|Muceera na mukundu akundukaga take. (Gikuyu, Kenya)
Atembeaye na mtu mwenye tabia mbaya mwishoe huziiaga hizo tabia mbaya. (Swahili)
Celui qui s’associe à une personne ayant de mauvais comportement, risque d’être tombé dans le même comportement. (French)
One who associates with a person with bad behaviors risks falling into them. (English)
Gikuyu (Kenya) Proverb
Background, Meaning and Everyday Use
The Kikuyu community is the largest ethnic group in Kenya. It is Bantu. The community is renowned for being aggressive in the business world. It is also renowned in the farming world. This ethnic group lives mainly in the country’s Central Region although they can be found in other parts of the country as well.
The use of proverbs, idioms, sayings and stories is part of the community life. Elders, for example, use them freely as they share information or teach their children about things around them (traditions). A good example is this Gikuyu proverb: One who associates with a person with bad behaviors risks falling into them. This teaching was mainly done around a fireplace. However and quite unfortunately, the fast encroaching urban culture and more so, changes in the young generation are fast affecting this ethnic mode of communication. The young generation is losing touch with this rich Kikuyu tradition.
John 1:10-11: “If anyone comes to your meeting and does not teach the truth about Christ, do not invite that person into your home or give any kind of encouragement.”
1 Corinthians 15:33-34: “Be not deceived: evil communications corrupt good manners. Awake to righteousness, and sin not; for some have not the knowledge of God: I speak this to your shame.”
2 Corinthians 6:14-16: “Stop becoming unevenly yoked with unbelievers.”
1 Corinthians 5:11: “I am writing to tell you that you must not associate with those who call themselves believers in Christ but who sin sexually, or are greedy, or worship idols, or abuse others with words, or get drunk, or cheat people. Do not even eat with people like that.”
Proverbs 13:20-21: “Spend time with the wise and you will become wise, but the friends of fools will suffer.”
Proverbs 24:1-2: “Do not envy the wicked, do not desire their company; for their hearts plot violence, and their lips talk about making trouble.”
Proverbs 14:6-7: “The mocker seeks wisdom and finds none, but knowledge comes easily to the discerning. Stay away from a fool, for you will not find knowledge on their lips.”

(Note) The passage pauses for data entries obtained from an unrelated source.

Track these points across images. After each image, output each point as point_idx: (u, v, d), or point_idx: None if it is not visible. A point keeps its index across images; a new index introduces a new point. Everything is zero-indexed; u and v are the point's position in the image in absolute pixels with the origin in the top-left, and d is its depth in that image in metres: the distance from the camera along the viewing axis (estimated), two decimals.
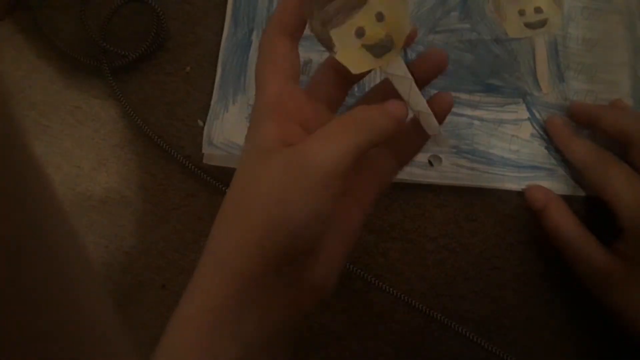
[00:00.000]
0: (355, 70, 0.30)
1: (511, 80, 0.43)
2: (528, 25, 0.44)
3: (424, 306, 0.39)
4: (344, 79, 0.32)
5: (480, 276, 0.40)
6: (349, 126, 0.27)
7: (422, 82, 0.31)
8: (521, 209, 0.41)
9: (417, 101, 0.30)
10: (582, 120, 0.41)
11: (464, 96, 0.42)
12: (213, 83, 0.43)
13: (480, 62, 0.43)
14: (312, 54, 0.43)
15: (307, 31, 0.44)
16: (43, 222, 0.19)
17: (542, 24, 0.44)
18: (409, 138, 0.32)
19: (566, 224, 0.37)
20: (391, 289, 0.40)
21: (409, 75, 0.30)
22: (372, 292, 0.40)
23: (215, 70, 0.43)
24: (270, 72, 0.29)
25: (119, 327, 0.24)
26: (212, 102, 0.42)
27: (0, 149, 0.17)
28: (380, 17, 0.30)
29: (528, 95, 0.42)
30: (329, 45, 0.30)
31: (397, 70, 0.30)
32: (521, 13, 0.44)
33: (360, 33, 0.30)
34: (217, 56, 0.43)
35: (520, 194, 0.40)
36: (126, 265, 0.40)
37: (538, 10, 0.44)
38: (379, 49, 0.30)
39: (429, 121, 0.30)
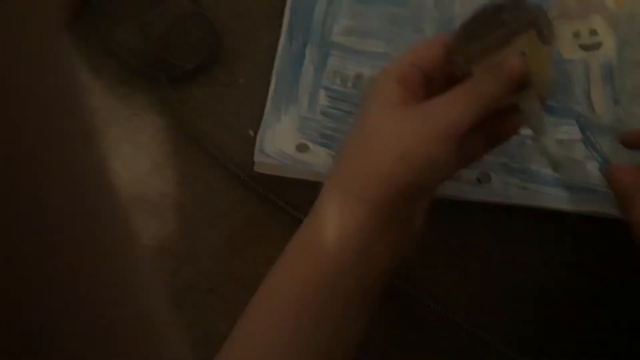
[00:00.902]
0: None
1: (565, 100, 0.42)
2: (583, 47, 0.44)
3: (467, 324, 0.39)
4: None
5: (528, 296, 0.39)
6: (471, 94, 0.32)
7: None
8: (571, 231, 0.40)
9: (541, 128, 0.34)
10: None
11: None
12: (265, 95, 0.44)
13: None
14: (364, 68, 0.44)
15: (360, 46, 0.45)
16: (105, 221, 0.20)
17: (597, 46, 0.44)
18: (503, 121, 0.34)
19: None
20: (435, 305, 0.39)
21: (541, 113, 0.33)
22: (416, 307, 0.40)
23: (267, 83, 0.44)
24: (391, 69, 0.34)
25: (174, 327, 0.25)
26: (265, 112, 0.43)
27: (77, 143, 0.17)
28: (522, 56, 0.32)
29: (581, 117, 0.42)
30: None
31: (529, 107, 0.33)
32: (576, 35, 0.44)
33: None
34: (269, 69, 0.45)
35: (572, 214, 0.40)
36: (175, 269, 0.41)
37: (593, 32, 0.44)
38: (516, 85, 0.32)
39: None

Psalm 26:4-5: “I do not spend time with liars, nor do I make friends with those who hide their sin.”
Contemporary Use and Religious Application
The Kikuyu ethnic community, and in a particular those living in the rural setups, are fond of using proverbs, sayings, idioms and stories as their mode of communication. But the fast growth of other modes of communication such as other languages and Sheng, for example, are now common mainly among the young generation and common in the urban centers. This is fast affecting the languages usage/impact.
Apart from the elders in the community, the Christian Churches are equally making its efforts in promoting this mode of ethnic communication among the Kikuyu, but the somewhat “negative” environment around it is equally affecting it. In this particular proverb, the moral teaching is making every effort to avoid copying bad habits from people one gets to ‘associate’ with any level in one’s life — old or young.
The proverb encourages attentiveness to, and careful listening to, a wide variety and diversity of situations and people.